*** Opening of GIVEN DATA ***
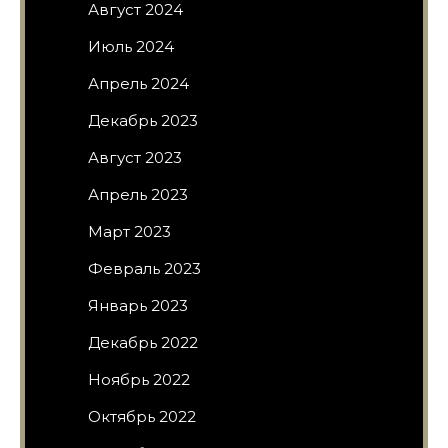
Август 2024
Июль 2024
Апрель 2024
Декабрь 2023
Август 2023
Апрель 2023
Март 2023
Февраль 2023
Январь 2023
Декабрь 2022
Ноябрь 2022
Октябрь 2022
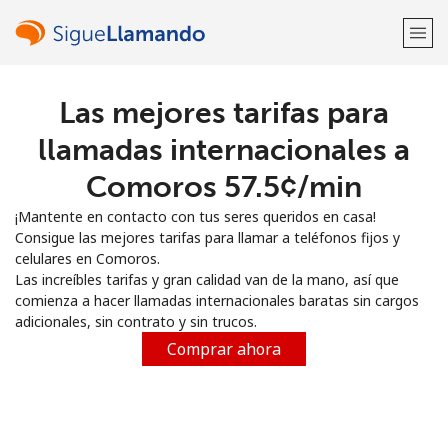
Las mejores tarifas para
¡Bienvenido!
llamadas internacionales a
¿Ya tienes una cuenta?
Inicia sesión →
Comoros ⁦57.5¢⁩/min
¡Mantente en contacto con tus seres queridos en casa!
Regístrate con
Consigue las mejores tarifas para llamar a teléfonos fijos y
celulares en Comoros.
Las increíbles tarifas y gran calidad van de la mano, así que
comienza a hacer llamadas internacionales baratas sin cargos
adicionales, sin contrato y sin trucos.
o
Comprar ahora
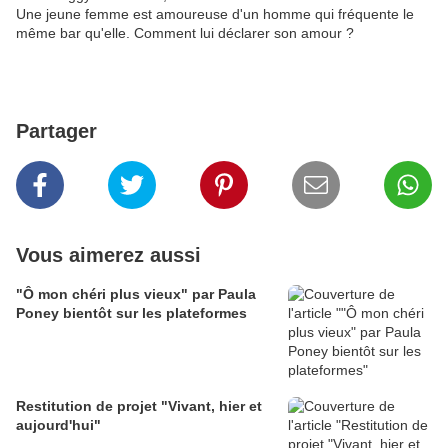
Une jeune femme est amoureuse d'un homme qui fréquente le
même bar qu'elle. Comment lui déclarer son amour ?
Partager
Vous aimerez aussi
"Ô mon chéri plus vieux" par Paula
Poney bientôt sur les plateformes
Restitution de projet "Vivant, hier et
aujourd'hui"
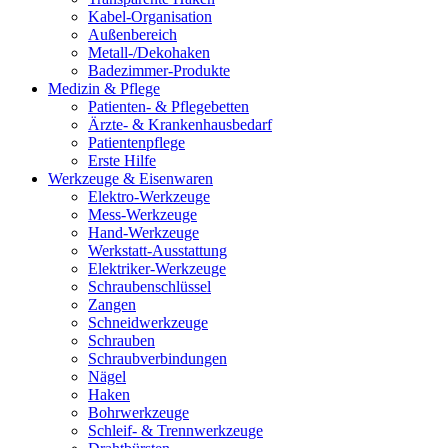
Kabel-Organisation
Außenbereich
Metall-/Dekohaken
Badezimmer-Produkte
Medizin & Pflege
Patienten- & Pflegebetten
Ärzte- & Krankenhausbedarf
Patientenpflege
Erste Hilfe
Werkzeuge & Eisenwaren
Elektro-Werkzeuge
Mess-Werkzeuge
Hand-Werkzeuge
Werkstatt-Ausstattung
Elektriker-Werkzeuge
Schraubenschlüssel
Zangen
Schneidwerkzeuge
Schrauben
Schraubverbindungen
Nägel
Haken
Bohrwerkzeuge
Schleif- & Trennwerkzeuge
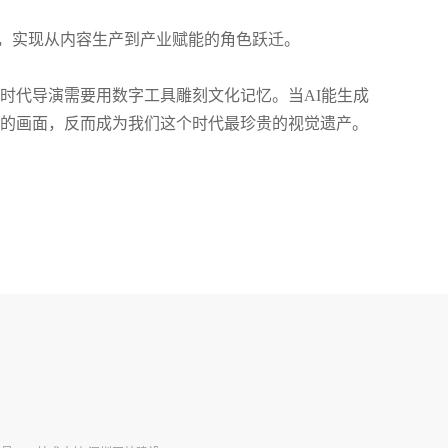
，实现从内容生产到产业赋能的角色跃迁。
时代导演需要用数字工具雕刻文化记忆。当AI能生成
的画面，反而成为我们这个时代最珍贵的视觉遗产。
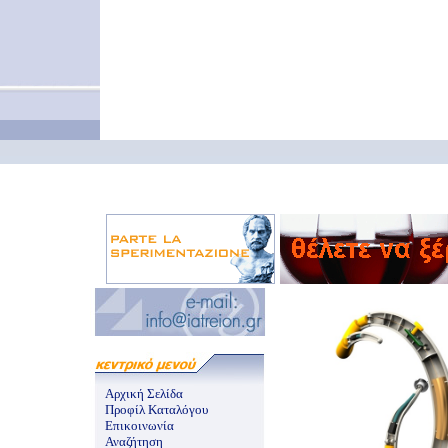
Αρχική Σελίδα
Προφίλ Καταλόγου
Επικοινωνία
Αναζήτηση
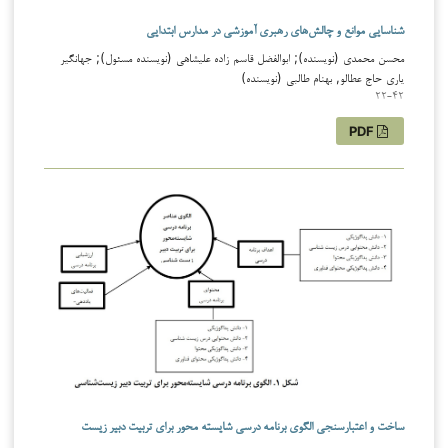
شناسایی موانع و چالش‌های رهبری آموزشی در مدارس ابتدایی
محسن محمدی (نویسنده); ابوالفضل قاسم زاده علیشاهی (نویسنده مسئول); جهانگیر
یاری حاج عطالو, بهنام طالبی (نویسنده)
22-42
PDF
ساخت و اعتبارسنجی الگوی برنامه­ درسی شایسته محور برای تربیت دبیر زیست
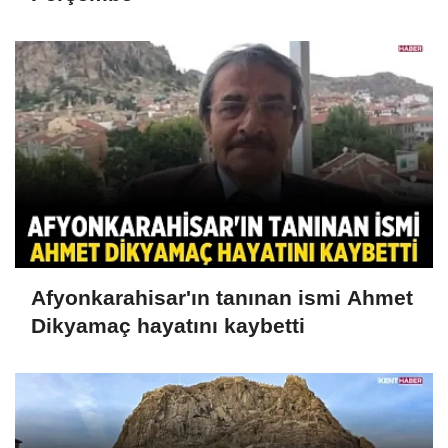
Afyonkarahisar'ın tanınan ismi Ahmet
Dikyamaç hayatını kaybetti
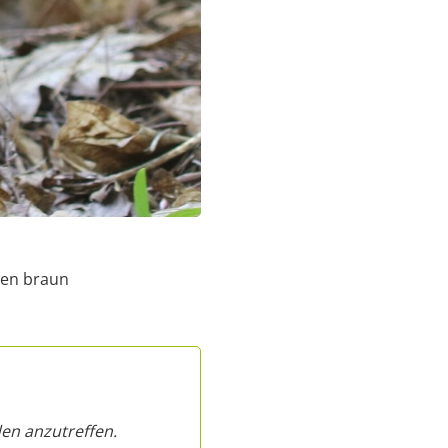
hen braun
en anzutreffen.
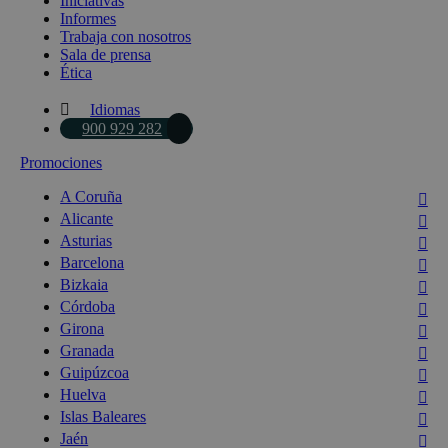
Iniciativas
Informes
Trabaja con nosotros
Sala de prensa
Ética
Idiomas
900 929 282
Promociones
A Coruña
Alicante
Asturias
Barcelona
Bizkaia
Córdoba
Girona
Granada
Guipúzcoa
Huelva
Islas Baleares
Jaén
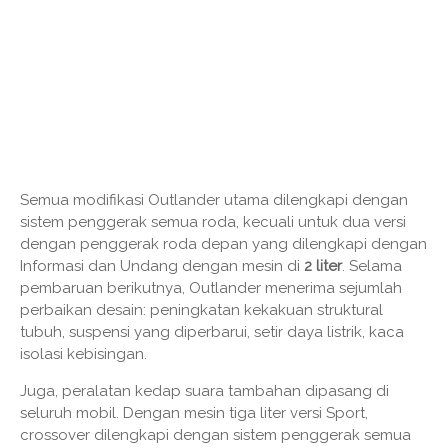
Semua modifikasi Outlander utama dilengkapi dengan
sistem penggerak semua roda, kecuali untuk dua versi
dengan penggerak roda depan yang dilengkapi dengan
Informasi dan Undang dengan mesin di
2 liter
. Selama
pembaruan berikutnya, Outlander menerima sejumlah
perbaikan desain: peningkatan kekakuan struktural
tubuh, suspensi yang diperbarui, setir daya listrik, kaca
isolasi kebisingan.
Juga, peralatan kedap suara tambahan dipasang di
seluruh mobil. Dengan mesin tiga liter versi Sport,
crossover dilengkapi dengan sistem penggerak semua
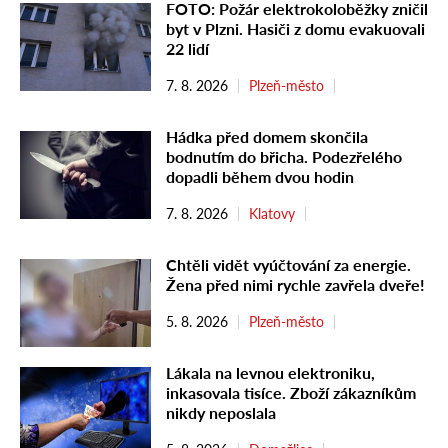
FOTO: Požár elektrokoloběžky zničil
byt v Plzni. Hasiči z domu evakuovali
22 lidí
7. 8. 2026
Plzeň-město
Hádka před domem skončila
bodnutím do břicha. Podezřelého
dopadli během dvou hodin
7. 8. 2026
Klatovy
Chtěli vidět vyúčtování za energie.
Žena před nimi rychle zavřela dveře!
5. 8. 2026
Plzeň-město
Lákala na levnou elektroniku,
inkasovala tisíce. Zboží zákazníkům
nikdy neposlala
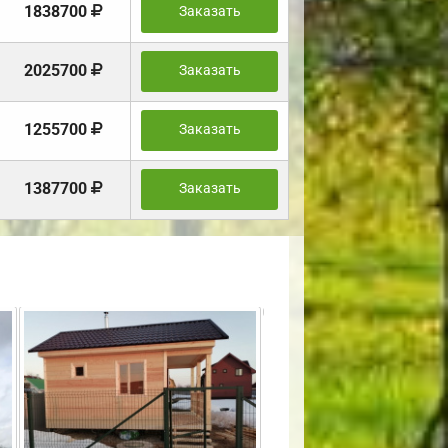
1838700
Заказать
2025700
Заказать
1255700
Заказать
1387700
Заказать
*** Close of GIVEN DATA ***
_TASK TO COMPLETE_:
Look back at the entries above and repeat, unchanged, every line from the line holding "Außenbereich" through the line holding "Schraubenschlüssel".

_ANSWER BOX_:
Außenbereich
Metall-/Dekohaken
Badezimmer-Produkte
Medizin & Pflege
Patienten- & Pflegebetten
Ärzte- & Krankenhausbedarf
Patientenpflege
Erste Hilfe
Werkzeuge & Eisenwaren
Elektro-Werkzeuge
Mess-Werkzeuge
Hand-Werkzeuge
Werkstatt-Ausstattung
Elektriker-Werkzeuge
Schraubenschlüssel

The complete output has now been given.